Mobilization of Arsenite by Competitive Interaction with Silicic Acid

  1. Todd P. Luxton *a,
  2. Christopher J. Tadanierb and
  3. Matthew J. Eicka
  1. a Dep. of Crop and Soil Environmental Sci., Virginia Tech, Blacksburg, VA 24061
    b Dep. of Geoscience, Virginia Tech, Blacksburg, VA


Due to the acute toxicity of As, mobilization of even a small fraction of As into surface and ground waters used as a source for drinking water represents a substantial risk to human health. Here we evaluate the mobilization of arsenite [As(III)] from the Fe-(hydr)oxide mineral goethite (α-FeOOH) through competitive displacement by silicic acid, a naturally occurring and ubiquitous inorganic ligand. The adsorption behaviors of silicic acid and As(III) on goethite were investigated at environmentally relevant pH (3–11). Single ion adsorption and zeta-potential data were collected at silica concentrations characteristic of natural waters (3–30 mg L−1) and initial solution As(III) concentrations representative of high levels of contamination (3.75–7.5 mg L−1). Competitive adsorption scenarios with either Si or As(III) sorbed first to the goethite surface, followed by equilibration with the other sorbate, were also examined. No competitive displacement of either oxyanion was observed at total sorbate concentrations less than reactive surface site density, regardless of pH or addition scenario.
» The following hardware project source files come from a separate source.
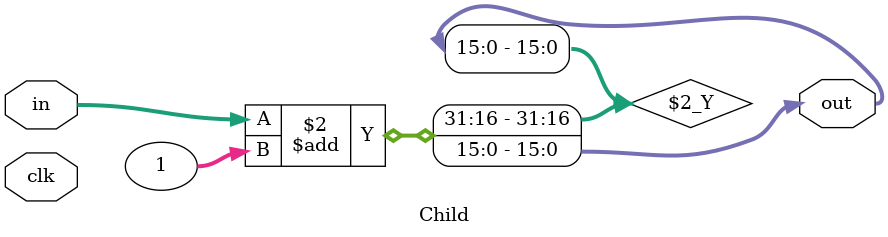
<source format=sv>

module Top // "tb_inst.top_mod"
(
    input logic clk,
    input logic signed [15:0] in,
    output logic signed [15:0] out
);


//------------------------------------------------------------------------------
// Child module instances

Child child_inst
(
  .clk(clk),
  .in(in),
  .out(out)
);

endmodule



//==============================================================================
//
// Module: Child (test_promote_ports_simple.cpp:28:5)
//
module Child // "tb_inst.top_mod.child_inst"
(
    input logic clk,
    input logic signed [15:0] in,
    output logic signed [15:0] out
);

//------------------------------------------------------------------------------
// Method process: proc (test_promote_ports_simple.cpp:21:5) 

always_comb 
begin : proc     // test_promote_ports_simple.cpp:21:5
    out = in + 1;
end

endmodule



</source>
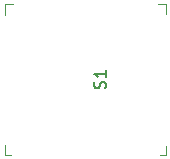
<source format=gto>
G04 #@! TF.FileFunction,Legend,Top*
%FSLAX46Y46*%
G04 Gerber Fmt 4.6, Leading zero omitted, Abs format (unit mm)*
G04 Created by KiCad (PCBNEW 4.0.7) date Tue Jul  3 21:06:47 2018*
%MOMM*%
%LPD*%
G01*
G04 APERTURE LIST*
%ADD10C,0.100000*%
%ADD11C,0.150000*%
G04 APERTURE END LIST*
D10*
X49575000Y-40075000D02*
X49575000Y-39125000D01*
X49575000Y-39125000D02*
X50250000Y-39125000D01*
X63225000Y-39975000D02*
X63225000Y-39125000D01*
X63225000Y-39125000D02*
X62550000Y-39125000D01*
X50150000Y-51875000D02*
X49575000Y-51875000D01*
X49575000Y-51875000D02*
X49575000Y-51075000D01*
X63225000Y-51175000D02*
X63225000Y-51875000D01*
X63225000Y-51875000D02*
X62725000Y-51875000D01*
D11*
X58104762Y-46261905D02*
X58152381Y-46119048D01*
X58152381Y-45880952D01*
X58104762Y-45785714D01*
X58057143Y-45738095D01*
X57961905Y-45690476D01*
X57866667Y-45690476D01*
X57771429Y-45738095D01*
X57723810Y-45785714D01*
X57676190Y-45880952D01*
X57628571Y-46071429D01*
X57580952Y-46166667D01*
X57533333Y-46214286D01*
X57438095Y-46261905D01*
X57342857Y-46261905D01*
X57247619Y-46214286D01*
X57200000Y-46166667D01*
X57152381Y-46071429D01*
X57152381Y-45833333D01*
X57200000Y-45690476D01*
X58152381Y-44738095D02*
X58152381Y-45309524D01*
X58152381Y-45023810D02*
X57152381Y-45023810D01*
X57295238Y-45119048D01*
X57390476Y-45214286D01*
X57438095Y-45309524D01*
M02*

</source>
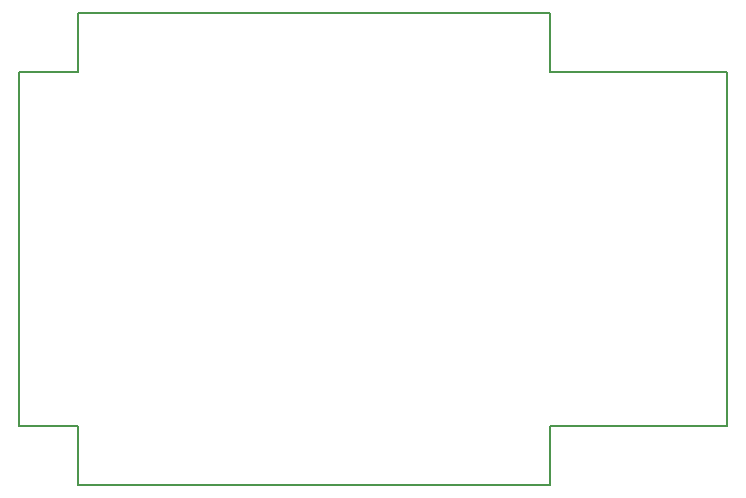
<source format=gm1>
G04 #@! TF.GenerationSoftware,KiCad,Pcbnew,(5.0.2)-1*
G04 #@! TF.CreationDate,2019-04-04T16:39:12-04:00*
G04 #@! TF.ProjectId,Dash_Warning_Panel,44617368-5f57-4617-926e-696e675f5061,rev?*
G04 #@! TF.SameCoordinates,Original*
G04 #@! TF.FileFunction,Profile,NP*
%FSLAX46Y46*%
G04 Gerber Fmt 4.6, Leading zero omitted, Abs format (unit mm)*
G04 Created by KiCad (PCBNEW (5.0.2)-1) date 4/4/2019 4:39:12 PM*
%MOMM*%
%LPD*%
G01*
G04 APERTURE LIST*
%ADD10C,0.150000*%
G04 APERTURE END LIST*
D10*
X219000000Y-143000000D02*
X218000000Y-143000000D01*
X229000000Y-113000000D02*
X229000000Y-143000000D01*
X174000000Y-143000000D02*
X174000000Y-148000000D01*
X169000000Y-143000000D02*
X174000000Y-143000000D01*
X169000000Y-113000000D02*
X169000000Y-143000000D01*
X174000000Y-113000000D02*
X169000000Y-113000000D01*
X174000000Y-108000000D02*
X174000000Y-113000000D01*
X214000000Y-108000000D02*
X174000000Y-108000000D01*
X214000000Y-113000000D02*
X214000000Y-108000000D01*
X229000000Y-113000000D02*
X214000000Y-113000000D01*
X229000000Y-143000000D02*
X214000000Y-143000000D01*
X214000000Y-148000000D02*
X214000000Y-143000000D01*
X174000000Y-148000000D02*
X214000000Y-148000000D01*
X214000000Y-148000000D02*
X174000000Y-148000000D01*
M02*

</source>
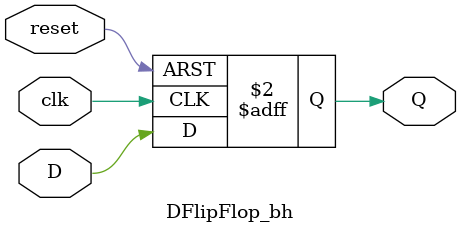
<source format=v>

/*D tipi flip-flop modülünün tanımını başlatır. 
clk, reset, ve D girişleri ile Q çıkışı tanımlanır.*/

module DFlipFlop_bh(
    input wire clk,
    input wire reset,
    input wire D,
    output reg Q //output "reg" Q, due to dynamic nature of "always block"
); 

/*always @(posedge clk or posedge reset) begin, 
clk'nin yükselen kenarında veya reset'in yükselen kenarında tetiklenen bir bloğun başlangıcını belirtir. 
Bu, flip-flop'un davranışının bu iki sinyale duyarlı olduğunu gösterir.*/

//davranışsal dizayn
//posedge - negedge
always @(posedge clk or posedge reset) begin
    // sıfırlama (reset) aktif olduğunda çıkışı (Q) sıfırlar, aksi halde D girişindeki değeri aynen saklar.
    if (reset)
        Q <= 1'b0; 
    else
        Q <= D;
end

endmodule
</source>
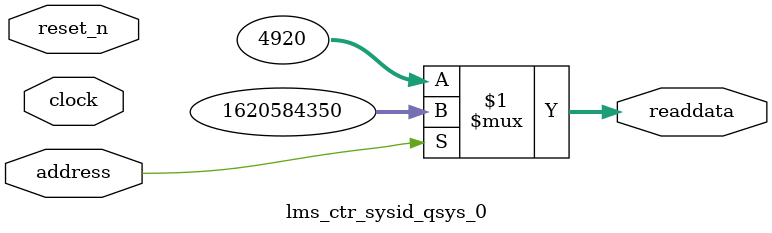
<source format=v>



// synthesis translate_off
`timescale 1ns / 1ps
// synthesis translate_on

// turn off superfluous verilog processor warnings 
// altera message_level Level1 
// altera message_off 10034 10035 10036 10037 10230 10240 10030 

module lms_ctr_sysid_qsys_0 (
               // inputs:
                address,
                clock,
                reset_n,

               // outputs:
                readdata
             )
;

  output  [ 31: 0] readdata;
  input            address;
  input            clock;
  input            reset_n;

  wire    [ 31: 0] readdata;
  //control_slave, which is an e_avalon_slave
  assign readdata = address ? 1620584350 : 4920;

endmodule



</source>
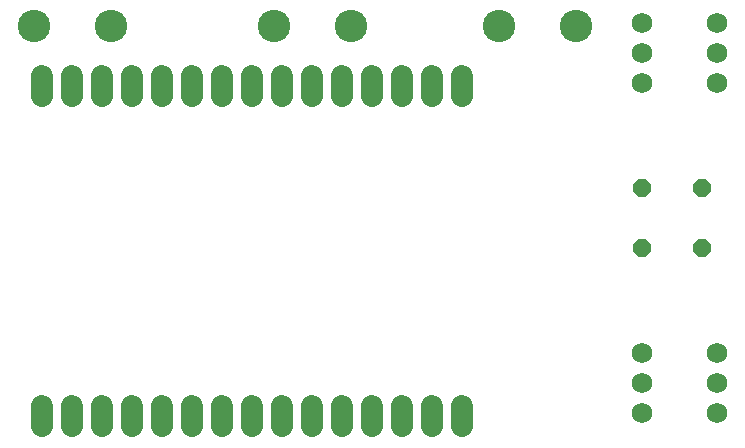
<source format=gbr>
G04 EAGLE Gerber RS-274X export*
G75*
%MOMM*%
%FSLAX34Y34*%
%LPD*%
%INSoldermask Bottom*%
%IPPOS*%
%AMOC8*
5,1,8,0,0,1.08239X$1,22.5*%
G01*
%ADD10C,1.727200*%
%ADD11P,1.649562X8X22.500000*%
%ADD12C,2.743200*%
%ADD13C,1.879600*%


D10*
X546100Y317500D03*
X546100Y342900D03*
X546100Y368300D03*
X609600Y38100D03*
X609600Y63500D03*
X609600Y88900D03*
X609600Y317500D03*
X609600Y342900D03*
X609600Y368300D03*
X546100Y38100D03*
X546100Y63500D03*
X546100Y88900D03*
D11*
X546100Y228600D03*
X596900Y228600D03*
X546100Y177800D03*
X596900Y177800D03*
D12*
X31000Y365000D03*
X96000Y365000D03*
X424700Y365000D03*
X489700Y365000D03*
X234200Y365000D03*
X299200Y365000D03*
D13*
X393700Y322682D02*
X393700Y305918D01*
X368300Y305918D02*
X368300Y322682D01*
X342900Y322682D02*
X342900Y305918D01*
X317500Y305918D02*
X317500Y322682D01*
X292100Y322682D02*
X292100Y305918D01*
X266700Y305918D02*
X266700Y322682D01*
X241300Y322682D02*
X241300Y305918D01*
X215900Y305918D02*
X215900Y322682D01*
X190500Y322682D02*
X190500Y305918D01*
X165100Y305918D02*
X165100Y322682D01*
X139700Y322682D02*
X139700Y305918D01*
X114300Y305918D02*
X114300Y322682D01*
X88900Y322682D02*
X88900Y305918D01*
X63500Y305918D02*
X63500Y322682D01*
X38100Y322682D02*
X38100Y305918D01*
X38100Y43282D02*
X38100Y26518D01*
X63500Y26518D02*
X63500Y43282D01*
X88900Y43282D02*
X88900Y26518D01*
X114300Y26518D02*
X114300Y43282D01*
X139700Y43282D02*
X139700Y26518D01*
X165100Y26518D02*
X165100Y43282D01*
X190500Y43282D02*
X190500Y26518D01*
X215900Y26518D02*
X215900Y43282D01*
X241300Y43282D02*
X241300Y26518D01*
X266700Y26518D02*
X266700Y43282D01*
X292100Y43282D02*
X292100Y26518D01*
X317500Y26518D02*
X317500Y43282D01*
X342900Y43282D02*
X342900Y26518D01*
X368300Y26518D02*
X368300Y43282D01*
X393700Y43282D02*
X393700Y26518D01*
M02*

</source>
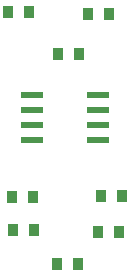
<source format=gbr>
G04 DesignSpark PCB Gerber Version 11.0 Build 5877*
G04 #@! TF.Part,Single*
G04 #@! TF.FileFunction,Paste,Bot*
G04 #@! TF.FilePolarity,Positive*
%FSLAX35Y35*%
%MOIN*%
G04 #@! TA.AperFunction,SMDPad,CuDef*
%ADD28R,0.03540X0.03930*%
%ADD27R,0.07600X0.02100*%
G04 #@! TD.AperFunction*
X0Y0D02*
D02*
D27*
X28970Y106382D03*
Y111382D03*
Y116382D03*
Y121382D03*
X50970Y106382D03*
Y111382D03*
Y116382D03*
Y121382D03*
D02*
D28*
X21116Y148921D03*
X22297Y87110D03*
X22691Y76087D03*
X28116Y148921D03*
X29297Y87110D03*
X29691Y76087D03*
X37257Y65063D03*
X37651Y134748D03*
X44257Y65063D03*
X44651Y134748D03*
X47494Y148134D03*
X51037Y75693D03*
X51824Y87504D03*
X54494Y148134D03*
X58037Y75693D03*
X58824Y87504D03*
X0Y0D02*
M02*

</source>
However, at total sorbate concentrations greater than reactive surface site density, As(III) adsorption was reduced by 10 to 15% over the entire pH range regardless of addition scenario, resulting in aqueous concentrations well in excess of current (10 μg L−1) drinking water maximum contaminant levels. Surface complexation modeling of single ion adsorption and zeta-potential data using the Charge Distribution Multisite Surface Complexation (CD-MUSIC) model was used to calculate an appropriate set of surface adsorption equilibrium constants for As(III) and silicic acid adsorption, which was used to describe the competitive adsorption scenarios. Comparison of competitive adsorption data and CD-MUSIC model predictions, at total sorbate concentration greater than reactive surface site density of goethite, suggest that silica is competitively displaced by As(III).